**TASK OBJECTIVE:** Could you output, exactly and with nothing else, every line from the one that contains "thumb mcp: (738, 478)" through the last line of the listing below?

**EXERCISE INPUTS:**
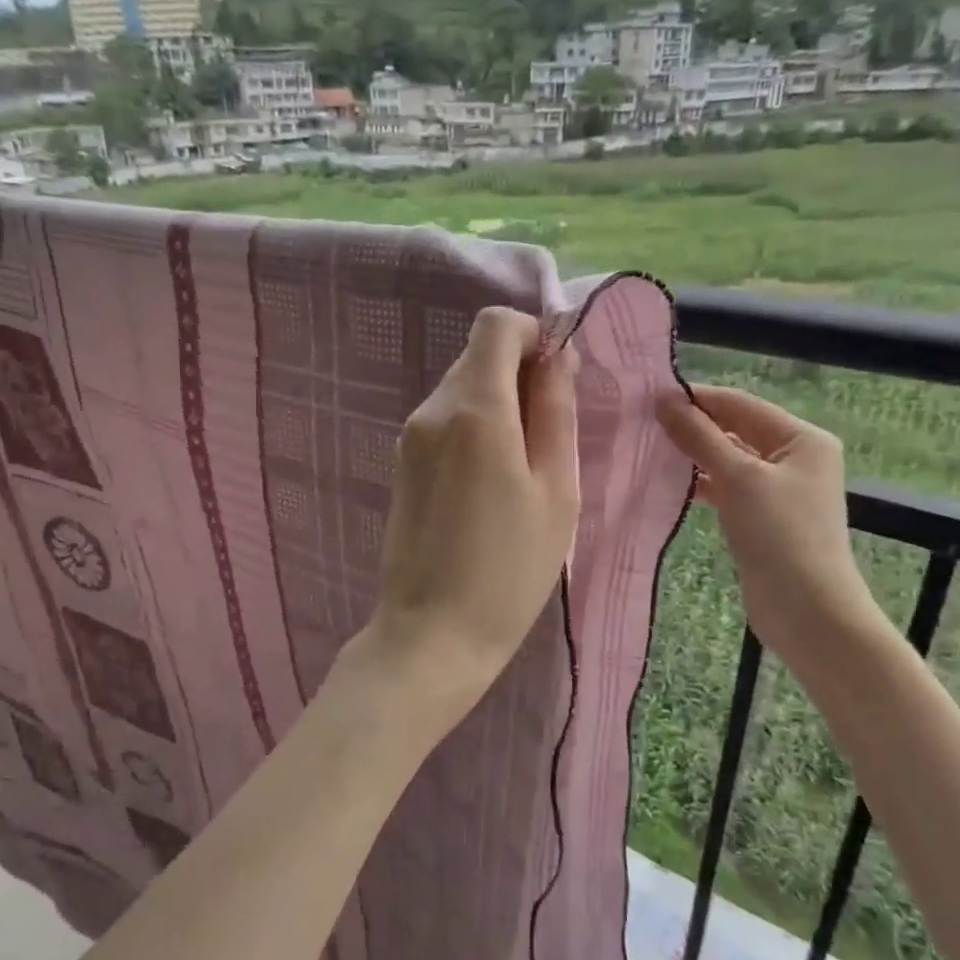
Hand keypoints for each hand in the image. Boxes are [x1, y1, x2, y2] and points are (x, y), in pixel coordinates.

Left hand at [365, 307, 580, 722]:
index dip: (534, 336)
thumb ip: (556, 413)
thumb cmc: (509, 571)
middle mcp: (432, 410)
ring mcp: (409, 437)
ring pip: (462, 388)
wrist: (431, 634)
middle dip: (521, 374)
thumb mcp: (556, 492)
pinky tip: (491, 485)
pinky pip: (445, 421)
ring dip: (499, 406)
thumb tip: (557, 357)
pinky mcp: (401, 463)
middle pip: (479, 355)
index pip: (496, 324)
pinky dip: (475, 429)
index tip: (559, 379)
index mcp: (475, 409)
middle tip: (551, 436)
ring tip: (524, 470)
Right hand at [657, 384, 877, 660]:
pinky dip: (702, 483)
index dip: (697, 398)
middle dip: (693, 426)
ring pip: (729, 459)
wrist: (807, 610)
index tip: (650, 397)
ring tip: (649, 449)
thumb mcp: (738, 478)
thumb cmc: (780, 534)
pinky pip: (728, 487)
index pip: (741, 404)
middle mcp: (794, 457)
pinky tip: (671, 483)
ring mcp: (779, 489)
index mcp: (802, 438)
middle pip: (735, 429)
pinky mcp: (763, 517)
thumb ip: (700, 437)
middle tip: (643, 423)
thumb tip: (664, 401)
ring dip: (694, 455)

**TASK OUTPUT:**
thumb mcp: (738, 478)
thumb cmc: (780, 534)
pinky pip: (728, 487)
index pip: (741, 404)
middle mcp: (794, 457)
pinky tip: (671, 483)
ring mcp: (779, 489)
index mcp: (802, 438)
middle pip: (735, 429)
pinky mcp: (763, 517)
thumb ip: (700, 437)
middle tip: (643, 423)
thumb tip: (664, 401)
ring dip: (694, 455)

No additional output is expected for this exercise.